15 Fevereiro 2025
"Francisco escreve que sonha com uma Amazônia que lute pelos direitos dos mais pobres, ouça suas vozes e promova sua dignidade - e que a região preserve sua 'riqueza cultural característica'. E ele fala de uma Igreja 'com características amazônicas'. Para isso, os leigos devem se envolver mais no trabalho das comunidades", escreve Matthias Altmann, editor do katholisch, em artigo publicado por Katholisch, 12-02-2025.
Eis o artigo.
A desilusão entre alguns observadores era inconfundível. Embora os participantes do Sínodo da Amazônia em Roma tenham se manifestado por uma clara maioria a favor dos "viri probati", ou seja, padres casados, e tenham sugerido examinar o estabelecimento do diaconato feminino na região, nenhuma dessas ideias apareceu na carta pós-sinodal "Querida Amazônia", que o Papa Francisco publicou em 12 de fevereiro de 2020 como um resumo dos resultados. Embora o Sínodo da Amazônia tenha sido "apenas" uma assembleia regional, o texto era aguardado com ansiedade: afinal, ele poderia ser interpretado como uma sugestão para alguns debates de reforma em toda a Igreja. As esperanças de mudança foram frustradas novamente com o Papa Francisco?

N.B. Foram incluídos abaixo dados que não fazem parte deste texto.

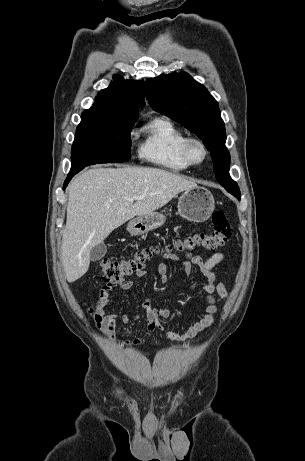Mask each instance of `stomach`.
Returning a JSON list of instances; mask_svg holds the SVG:
<instances>
[{
	"mask_svg": "<svg viewBox=\"0 0 305 461\" xmlns=\"http://www.w3.org/2000/svg\"><path fill=\"white\" fill-rule=\"evenodd\" d=\"M215 208L212 193L204 187L185 190L178 201V214L192 222H205ZM166 216L160 212H151L132 219L127 230L132 236H139L161 227Z\"/></svg>",
	"mask_w": 305,
	"mask_h": 461,
	"instance_id": "stomach-1",
	"label": "stomach"
}]
</instances>
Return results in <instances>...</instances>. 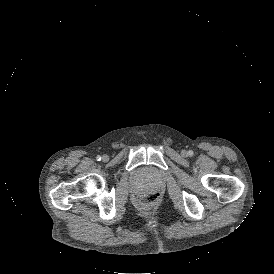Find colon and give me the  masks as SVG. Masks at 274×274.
Wrapping results in <instances>:
<instances>
[{"label": "colon", "mask_w": 274, "mask_h": 274, "mask_svg": "<svg viewBox=\"0 0 274 274\" xmlns=\"http://www.w3.org/2000/svg\"><path fill=\"white\" fill-rule=\"evenodd\" d=\"M163 202V194L161 192L149 191L142 193L134 203L138 209H146L147 207H155Z\"/></svg>", "instance_id": "obj_1"}]
</instances>
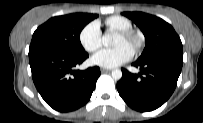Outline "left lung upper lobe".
I'll return each mask as SVG.
<instances>
[{
	"label": "left lung upper lobe",
	"instance_id": "left-lung-upper-lobe-1",
	"mask_svg": "<svg viewBox=\"0 0 203 123\" xmlns=\"http://www.w3.org/2000/svg\"><path fill=\"white\" fill-rule=\"evenodd\" d=\"M123 15L131 19L145 36L146 46L138 60L170 52H183L179 36L173 27L161 18L142 12H124Z\"/></svg>",
	"mask_w": 203,
	"mask_h": 123
}]
</instances>
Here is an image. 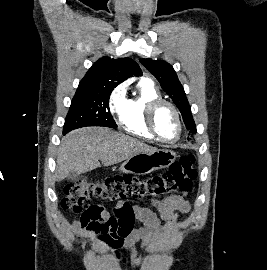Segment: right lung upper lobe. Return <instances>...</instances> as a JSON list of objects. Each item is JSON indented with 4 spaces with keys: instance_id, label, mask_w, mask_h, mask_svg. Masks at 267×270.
Here are the masks:
<instances>
[{
    "instance_id": "cb5924a9",
    "label": "right lung upper lobe",
    "mask_w": 267,
    "mask_h": 270,
    "mask_svg": "<svg viewBox=\"0 0 267 270\" xmlns=\"http://www.w3.org/2000/svg\"><path fill=\"white\" fill-rule=\"evenodd\" d=\"M142 73L138 64L131 58L99 59L80 81L78 88L110 87L118 84L133 75Z\"/></svg>"
}]
</instances>
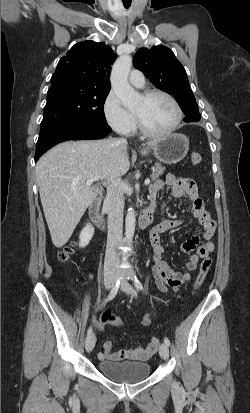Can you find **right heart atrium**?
<instances>
[{"mask_svg": "<svg viewBox=\"0 0 250 413\" xmlns=\"http://www.w3.org/2000/svg\"><path fill=\"white\" fill-rule=\"evenodd\" d=\"M102 110L107 124L113 130L122 135H130L134 132L135 116L123 106L113 90L109 91L105 97Z\"/></svg>", "mask_w": 250, "mask_h": 413, "instance_id": "1", "label": "right heart atrium"}]
</instances>
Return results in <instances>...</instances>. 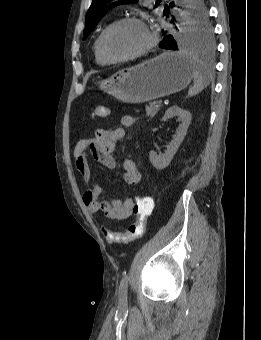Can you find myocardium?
I'll use <instances>...</instances> for the list:
<instances>
[{
  "mask_svg": "<svg viewBox=\"0 0 261 340\" xmlns=\"http://www.w3.org/2000/svg\"><path fill=\"white\" fill-rule=\"evenodd\" d=\"M126 23H136L141 25L147 32L148 36H149V41L147 43L146 46H144L142 49H140L139 51L130 54V55H126V56H121V57H115L110 55L106 49H105V39L107 37V35L116 27L122 25V24H126ZM158 41V37L157 34L149 27V25L142 20L139 17L136 16H126V17H122L119 18L115 21H113L112 23H110L108 26L105 27V29L102 31L99 40H98V49L100 54L108 61H110L111 63H118V62H126V61H130L136 58H139L143 55H145L146 53H148L156 44Z\"/></svg>",
  "mask_w": 261,
  "mask_h": 340,
  "instance_id": "1",
  "label": "myocardium"
}]
</instances>
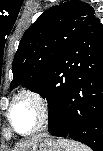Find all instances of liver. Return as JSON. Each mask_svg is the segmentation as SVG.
I'll list each match as a JSON object with an SVG mask.
<instances>
[{
    "instance_id": "obj_1",
    "label": "liver",
    "mask_w": 103,
    "mask_h": 151,
    "mask_svg": "<svg viewBox=\"0 0 103 151\" xmlns=\"http://www.w3.org/2000/svg\"><path fill=\"white\" fill-rule=\"evenodd\" d=\"M33 139H34V138H33ZM33 139H32V140H33ZM30 141H31V140H30ZM30 141H28V142H26V143L20 145V148H18L16 151H24V150L27 148V146H28V144H29Z\"/></svg>"
}]
</instances>
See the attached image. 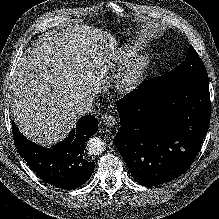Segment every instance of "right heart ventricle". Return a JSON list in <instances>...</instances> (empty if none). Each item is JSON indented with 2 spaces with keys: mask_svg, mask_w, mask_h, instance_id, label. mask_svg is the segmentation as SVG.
I'll return each instance as SVG.
<instances>
[{
  "mask_svg": "<svg viewBox=\"0 0 219 219\" xmlns=\"http://www.w3.org/2000/svg\"><path fill=\"white\" fill-rule=\"evenodd\" d=\"M136 56H138V50L135 48H123L119 53L115 54L112 61L108 62V67L112 69H118L122 65L129 63Z\"/></svg>",
  "mask_w": 219,
  "mask_h": 219,
  "instance_id": "1",
  "label": "right heart ventricle"
}]
</instances>
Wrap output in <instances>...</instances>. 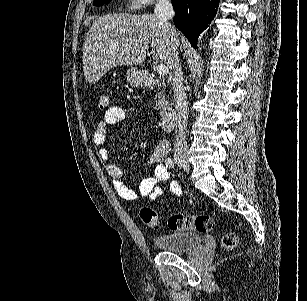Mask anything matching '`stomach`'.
<instances>
[{"instance_id": "stomach-1", "label": "stomach", "mask_w": 307, "mask_h": 301, "mask_svg": "<svg viewBox=\"0 0 307 301\" xmlns=\"http://www.w3.org/2000/svg\"><path fill=\"white\" fill-rule=\"evenodd\" d=\"M126 80L131 86H143L146 82L145 74L140 68L136 66H130L126 72Z\"/></svg>"}]
</instances>
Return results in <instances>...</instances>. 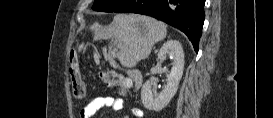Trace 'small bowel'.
<instances>
[{
    "mask_svg": "<svg viewBox=\"0 0 273 118\" xmlns=\"http://www.w3.org/2000/svg\"><path fill=\"white\" fill-rule=\"evenodd\" d=\"M123 99L112 95H97L94 96L82 109L80 110L81 118H91L96 112L103 108H109L114 111L123 109ZM132 116L142 117L143 112L139 107H132L130 110Z\"/></svg>",
    "mask_w": 273,
    "mask_h": 118,
    "instance_id": "1",
    "label": "small bowel"
}]
</instances>
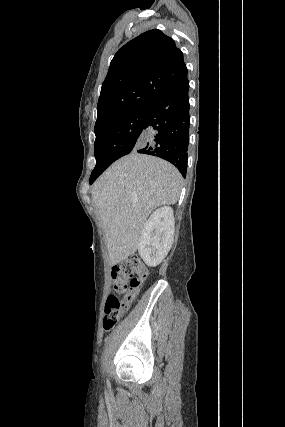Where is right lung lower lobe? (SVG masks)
<instances>
[{
  "label": "right lung lower lobe",
  "mask_w": 285,
  "mask_h": 427,
  "mask_svg": "<svg viewBox=\"0 0 285 427\" xmlns=\"http://www.w3.org/2000/svg\"><path fill=\"white\" fill-rule=\"evenodd\" d=\"M189 81L159 96L146 106V117L138 153L160 157L178 168L186 177L189 145ZM101 174L90 179L92 184Z\"/></svg>",
  "instance_id": "98d812e1"
}]
</instances>
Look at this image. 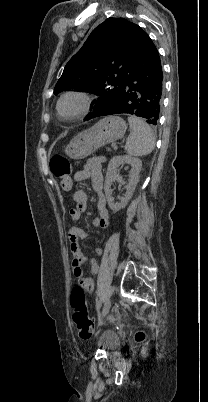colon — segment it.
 I'll return each mask as SVG.
<instances>
[{
    "mask_svg": "<svg viewBox=\"0 0 208 402\" xmlns=\"http://www.w3.org/2000/svg\"><path fill=\"white\" fill-rule=\"evenodd\" d=\"M49 168L53 176L58 180L59 186L64 190H71L73 184L72 168L69 161L61 155H55L49 162ZM71 305L74 309L73 320L77 326L81 339H88L92 336L93 322L87 309L86 297L80 286H75L71 295ZM135 338H144V329H135Z\"/></svg>",
    "mask_w": 208,
    "mask_h": 402,
    "instance_id": "5ec220e1",
    "label": "colon"
}]
</instances>
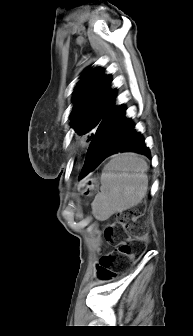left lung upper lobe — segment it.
Masks as SVG:
<instances>
[{
    "label": "left lung upper lobe",
    "instance_id": "5c2ea615",
    "mask_svg": "<svg viewBox=\"0 0 193 336\" xmlns=\"http://www.w3.org/2000/svg\"><path fill=\"white\" fill-rule=\"evenodd\" d=\"M110 83V75H105L99 68L83 74L75 88V104L70 114L72 127L78 134L96 130L104 116L114 107L115 89H110Z\"/></svg>",
    "mask_w": 193,
    "mask_h": 336
}]
</instances>
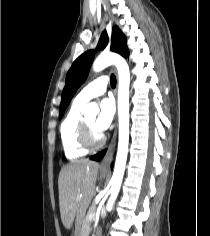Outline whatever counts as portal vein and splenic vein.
I'll list each match as a JSON object with an SVG mask.
<instances>
[{"label":"portal vein and splenic vein","mask_w":210,"mask_h":236,"mask_svg":"<svg viewBox=\"0 0 210 236\" xmlns=\"http://www.w3.org/2000/svg\"><path fill=\"white\" fill-rule=\"evenodd\" d=\"M81 196H78L77 199H80ZM95 218V213H92L89 215V219H94Z\"/></svg>","instance_id":"portal-vein-and-splenic-vein-1"}]
</instances>
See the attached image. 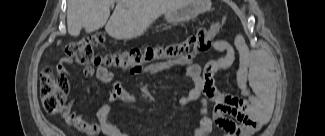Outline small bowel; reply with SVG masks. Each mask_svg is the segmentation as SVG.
Masks as SVG:
<instances>
[{"label":"small bowel","instance_id":"obj_1","mask_svg":"<svg viewBox=\"0 0 325 136\" xmlns=\"http://www.w3.org/2000/svg\"><path fill=\"white\" fill-rule=\"evenodd\" d=\"M216 34L211 32L208 48L221 53L222 56L207 62L204 66L189 63L183 78L191 81L193 87L175 103L178 106H186L192 102L200 103V120L193 131L195 136L207 135L214 122L228 135H250L259 126L266 124L270 118L273 93L269 60L264 51H250L244 38L239 34L233 42L218 39ZM237 59L239 66L236 72V84L240 95L219 92L214 85V75L232 67ZM70 64L63 60L61 66L56 68V79L59 81L64 98L74 97V92L68 87L70 78L66 74V67ZM184 64L185 62H168L151 68L147 73L154 75L161 69ZM84 74L86 77L95 75L100 82L112 85L109 100L98 106L95 122H88L83 115L76 113L70 104L65 112L67 122L89 136L99 133L105 136H126L111 121V102L118 100L134 103L135 96L127 91L106 68L97 67L95 71L92 68H85ZM211 102L215 103L213 108L210 107Z\"/></svg>","mask_w":325,"mask_h":136}]
</instances>
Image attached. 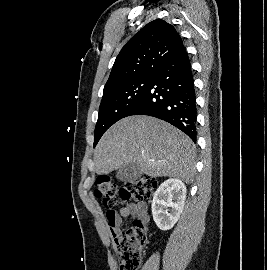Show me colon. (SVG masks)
<instances>
[{"mask_svg":"<svg viewBox=\"0 0 267 270\" xmlns=\"http://www.w3.org/2000/svg\"><path fill=\"white\" fill-rule=\"evenodd\" d=\"M157 185L156 179L143 177L118 186L107 176H99L94 182V194L102 201L107 213L113 214L119 201L140 202L151 199ZM114 241L120 270H139L146 247V235L142 223L135 220L131 228L116 233Z\"/></svg>","mask_w":267,"mask_h":270,"instance_id":"1","label":"colon"}]
</instances>
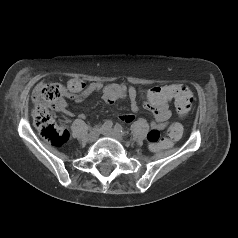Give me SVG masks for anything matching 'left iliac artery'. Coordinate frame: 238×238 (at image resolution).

Foram precisamente essas questões que as reações à carta se concentraram, especialmente no Ocidente. Os outros aspectos – os enormes problemas ecológicos e sociais relacionados da região amazônica e da população indígena que vive lá – foram deixados em segundo plano, embora essas questões sejam de grande urgência para a população local. Afinal, para eles o que importa é nada menos que seu sustento. A sorte da região amazônica também tem influência decisiva no desenvolvimento climático global.
"A falta de pessoal leva à falta de presença"
Em princípio, também se desejaria "viri probati" e o diaconato das mulheres na Amazônia. "Muitos bispos e pessoas da base continuam achando que isso seria uma ajuda para a região amazônica acompanhar as comunidades", diz Birgit Weiler, freira e teóloga alemã que vive e leciona no Peru. Porque a escassez de padres é muito grave lá. "A falta de pessoal leva à falta de presença, que é sentida pelas pessoas."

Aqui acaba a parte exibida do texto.